Not only from the intellectual child
Time has removed us, but unyieldingly
Cuts down the groves in which our Indians filed
And where the sleep of pines was mystery.
(I walked the streets of where I lived and grew,
And all the streets were new.)
The room of love is always rearranged;
Someone has torn the corner of a chair
So that the past we cultivate is changed,
Perfection mocked and answered by a tear.

Exiled by death from men that we have known,
We are betrayed again by years, and try
To call them back and clothe the barren bone,
Not to admit a man can ever die.
(A boy who talked and read and grew with me,
Fell from a maple tree.)
But we are still alone, who love the dead,
And always miss their action’s character,
Trapped in our cells of living, visited
By no sweet ghosts, by no sad men that were.

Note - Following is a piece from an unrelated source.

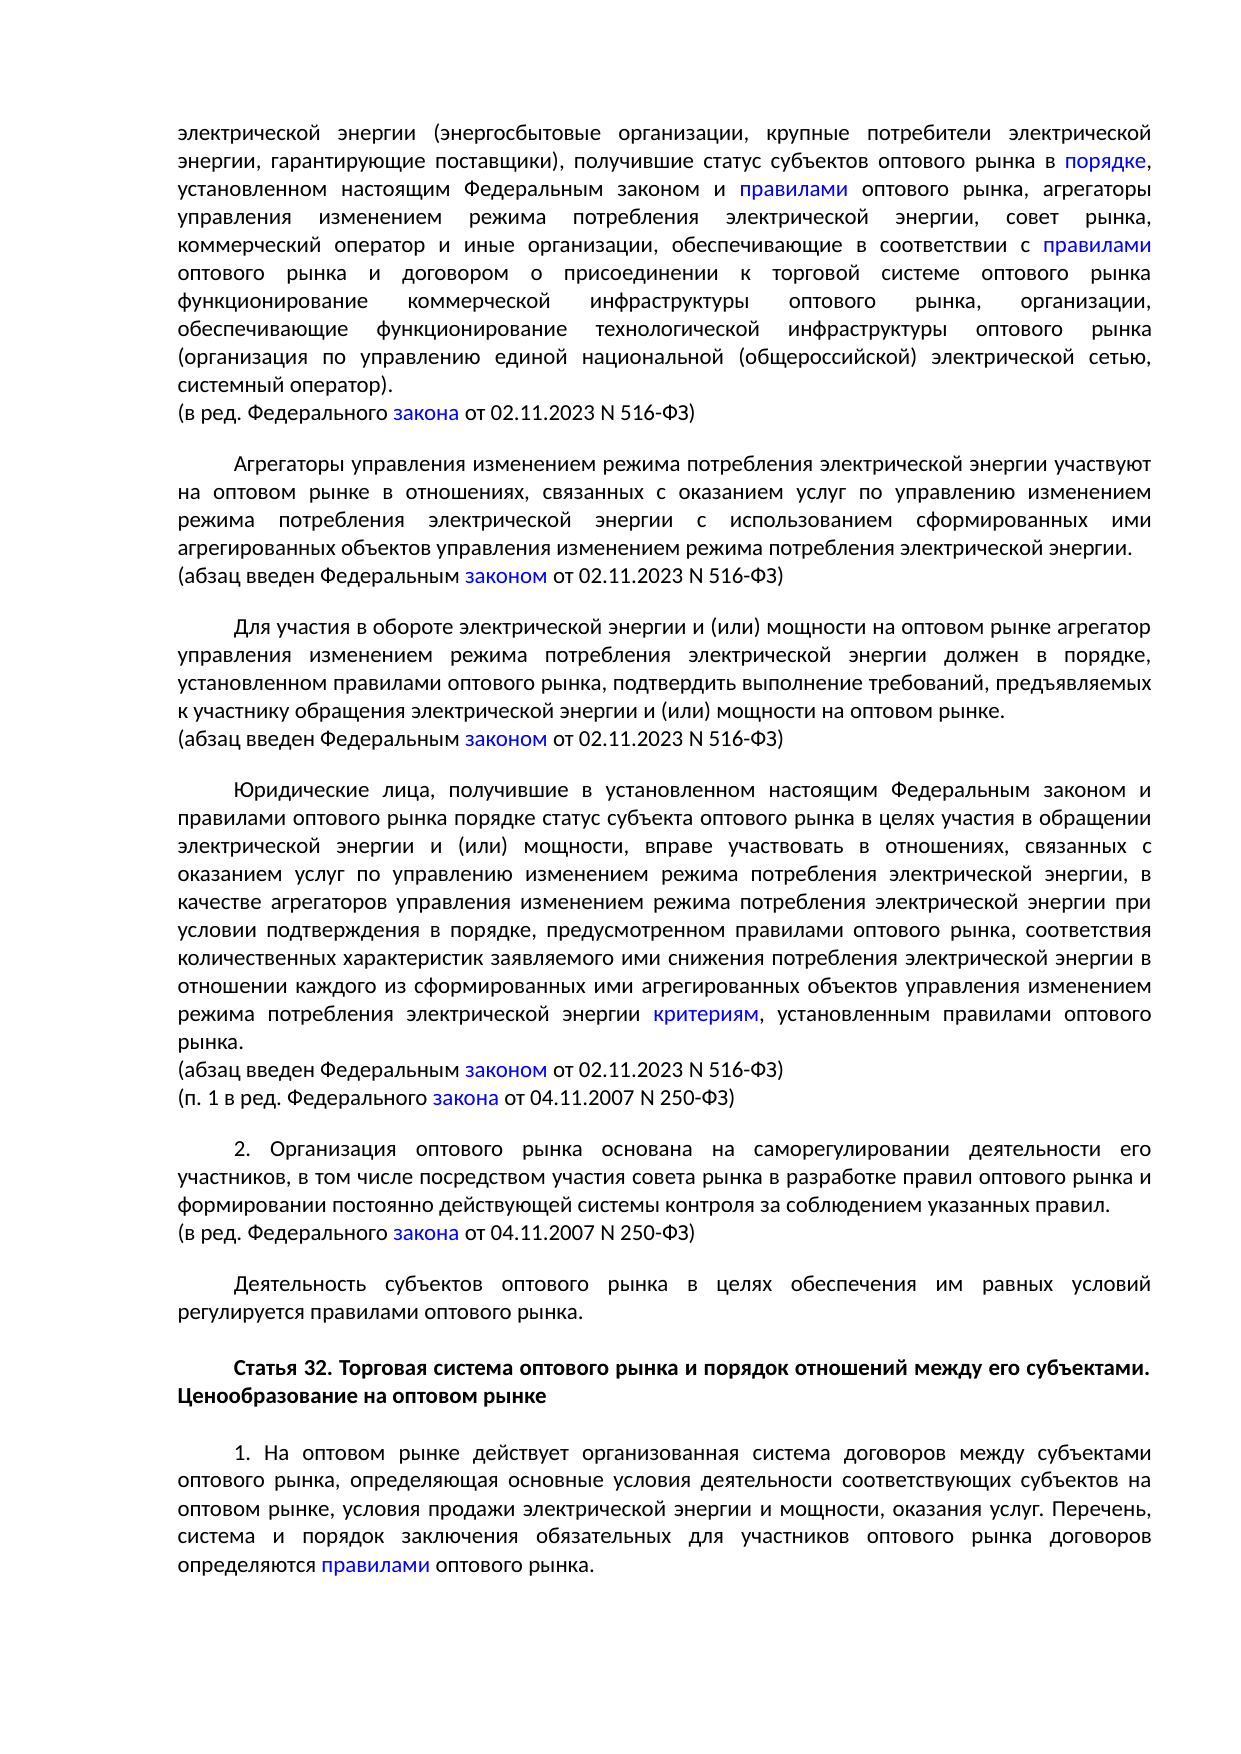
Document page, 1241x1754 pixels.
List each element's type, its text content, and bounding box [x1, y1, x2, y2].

In years, and in the numbering of space
Thousands of miles from what we grew to know,
We stray like paper blown from place to place,
Impelled by every element to go.
(I think of haying on an August day,
Forking the stacks of hay.)
We can remember trees and attitudes
That foreign landscapes do not imitate,
Which flower in the fertile interludes
Of memory beneath a stranger state.

The favorite toy was banished, and our act
Was banishment of the self; then growing, we
Murdered the girls we loved, for our love lacked
Self-knowledge of our real perversity.
(I loved and then I put a sudden end,
Which age will never mend.)
It was mechanical, and in our age,
That cruelty should be our way of speech;
Our movement is a single pilgrimage,
Never returning; action does not teach.

In isolation from our present love
We spell her out in daily memory,
Thinking these images we practice move
On human avenues across a sea.
(All day I see her simple figure stand,
Out of the reach of hand.)
Each door and window is a spectral frame
In which her ghost is for the moment found;
Each scrap of paper has her magic name,
And when we sleep our magic has no bound.

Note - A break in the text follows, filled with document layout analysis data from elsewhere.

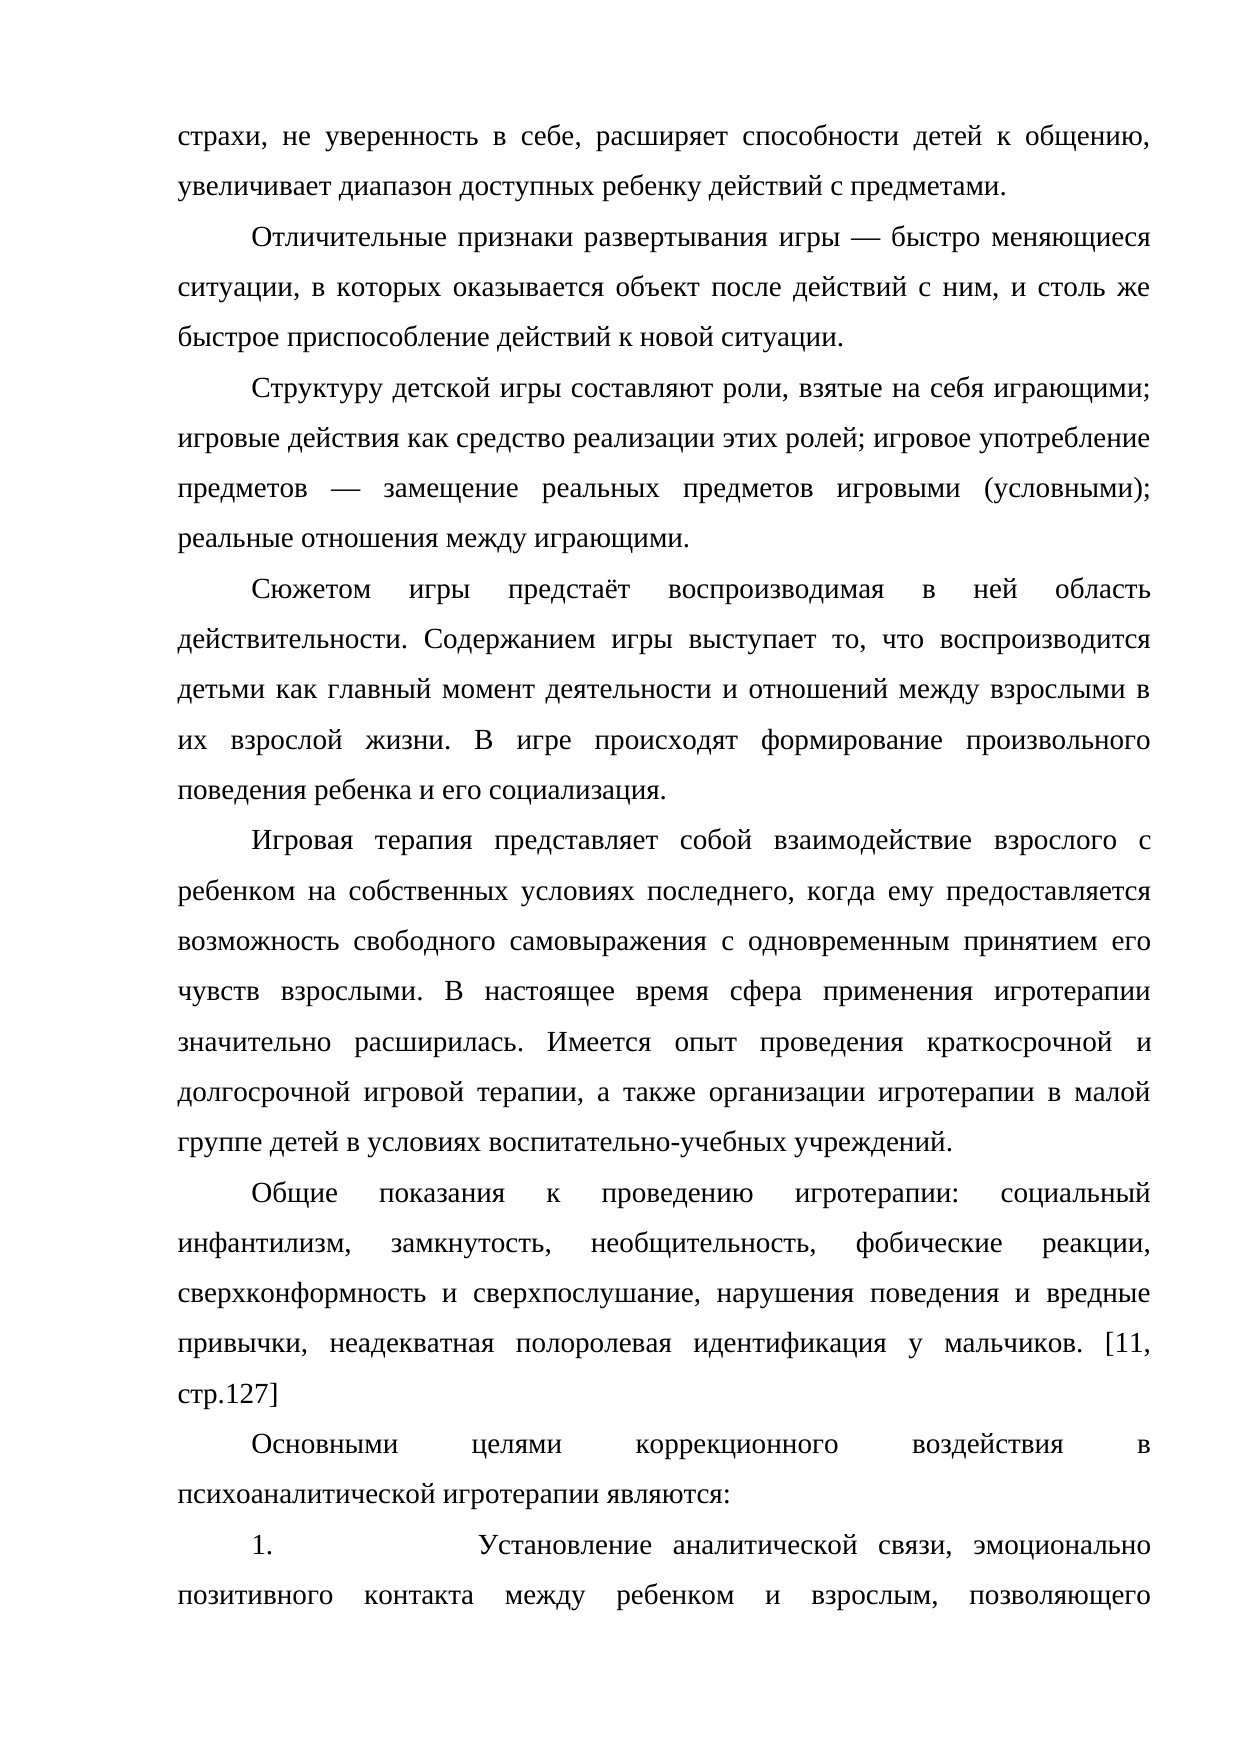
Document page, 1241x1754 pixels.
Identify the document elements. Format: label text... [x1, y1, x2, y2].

text Структуру детской игры составляют роли, взятые на себя играющими; игровые действия как средство реализации этих ролей; игровое употребление предметов — замещение реальных предметов игровыми (условными); реальные отношения между играющими. [177, 370, 1152, 554]
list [177, 1527, 1152, 1611]
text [177, 118, 1152, 202]
text Сюжетом игры предстаёт воспроизводимая в ней область действительности. Содержанием игры выступает то, что воспроизводится детьми как главный момент деятельности и отношений между взрослыми в их взрослой жизни. В игре происходят формирование произвольного поведения ребенка и его социализация. [177, 571, 1152, 806]
text Основными целями коррекционного воздействия в психоаналитической игротерапии являются: [177, 1426, 1152, 1510]
text Общие показания к проведению игротерапии: социальный инфантилизм, замкнутость, необщительность, фобические реакции, сверхконформность и сверхпослушание, нарушения поведения и вредные привычки, неадекватная полоролевая идентификация у мальчиков. [11, стр.127] [177, 1175, 1152, 1409]
text Игровая терапия представляет собой взаимодействие взрослого с ребенком на собственных условиях последнего, когда ему предоставляется возможность свободного самовыражения с одновременным принятием его чувств взрослыми. В настоящее время сфера применения игротерапии значительно расширилась. Имеется опыт проведения краткосрочной и долгосрочной игровой терапии, а также организации игротерапии в малой группе детей в условиях воспитательно-учебных учреждений. [177, 822, 1152, 1158]
text Отличительные признаки развертывания игры — быстро меняющиеся ситуации, в которых оказывается объект после действий с ним, и столь же быстрое приспособление действий к новой ситуации. [177, 219, 1152, 353]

Imagining, by exile kept from fact,
We build of distance mental rock and tree,
And make of memory creative act,
Persons and worlds no waking eye can see.
(From lacking her, I built her new again.
And loved the image then.)
The manufactured country is so green
The eyes of sleep are blinded by its shine;
We spend our lust in that imagined scene
But will not ever cross its borderline.

No man can knock his human fist upon
The door built by his mind, or hear the voice
He meditated come again if gone:
We live outside the country of our choice.
Leaning toward harvest, fullness as our end,
Our habits will not mend.
Our humanness betrays us to the cage
Within whose limits each is free to walk,
But where no man can hear our prayers or rage,
And none of us can break the walls to talk.

Exiled by years, by death the present end,
By worlds that must remain unvisited,
And by the wounds that growing does not mend,
We are as solitary as the dead,
Wanting to king it in that perfect land
We make and understand.
And in this world whose pattern is unmade,
Cocoons of splintered light and shapeless sand,
We shatter through our motions and evade
Whatever hand might reach and touch our hand.